Hüseyin Baydemir'in Sunuş'ta "öğretmen etkisi" olarak adlandırdığı "didaktik hüviyet"; Yoldaşev'in, "Fergana Yollarında", "Evliya Dut" ve "Pandemi" öykülerinde daha da öne çıkar. Ferganî'nin yaşamı ve eserlerinin söz konusu edildiğini, yazarın modern tıbba yahut salgına bakışının, hikâyenin önüne geçtiğini de düşündürür öykülerin söylemi. "İzmir'i Solumak" ise kolayca okunabilecek, bir öyküden ziyade denemeye benzeyen; İzmir'e, İzmir'in günbatımına yazılmış oldukça duygu dolu birkaç sayfadan oluşur. Ayrıca, tabiatın yaşam dolu soluğunun satırlar arasında dolaştığını söylemek mümkün ve bu durum, kitabın öne çıkan özelliklerinden biri. "Aycemal" öyküsünün; dünyayla birlikte dönen, yanıkgüllerle doğan, Ay ile ışıyan, toprağın kabarmasıyla baharı müjdeleyen hoş bir ritmi de var. Bu ritim, öykünün biçimiyle birleşerek, kimi kültürel unsurların da eklenmesiyle daha da öne çıkarıyor kendini.

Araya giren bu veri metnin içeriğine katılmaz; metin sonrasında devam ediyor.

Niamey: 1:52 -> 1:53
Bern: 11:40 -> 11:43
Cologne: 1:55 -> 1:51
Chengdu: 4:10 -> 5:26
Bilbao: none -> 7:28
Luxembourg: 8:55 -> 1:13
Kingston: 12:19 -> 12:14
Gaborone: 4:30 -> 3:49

"Pervaz" öyküsü; hikâyesi, biçimi, dili ve soluğuyla diğer öyküleri gölgede bırakıyor diyebiliriz. Geçmişle şimdi arasında dokuduğu mekikler karakterin kendini yitirmesine yahut bulmasına imkân sağlarken ağacın yalnızca ağaç olmadığını, rüyaların ve yolculukların, iğnelerin ve samanların, düşlerin ve gerçeklerin iç içe geçtiğini, kitaptaki öykülere kıyasla soluğu yeni, belki de daha modern öykülerden biri olduğunu da eklemek gerek. "Yeşil miydi Sarı mıydı?" ise halk inanışlarının ve köy yaşamının açıkça görüldüğü, kitabın kalbine sıhhat veren öykülerden diğeri.

Çağdaş Özbek edebiyatının umut veren yürüyüşünün birkaç adımına sahip Zerçadır Altında. Altın renkli yıldızların altında daha anlatılacak çok hikâye olduğunun da habercisi. Marufcan Yoldaşev'in yazarken, Hamza Öztürkçü'nün aktarırken fark ettiğini biz okuduktan sonra fark ediyoruz: Kimi dünyalarla, dillerle, insanlarla, hikâyelerle ve kelimelerle yalnızca zerçadır altında kavuşabileceğimizi.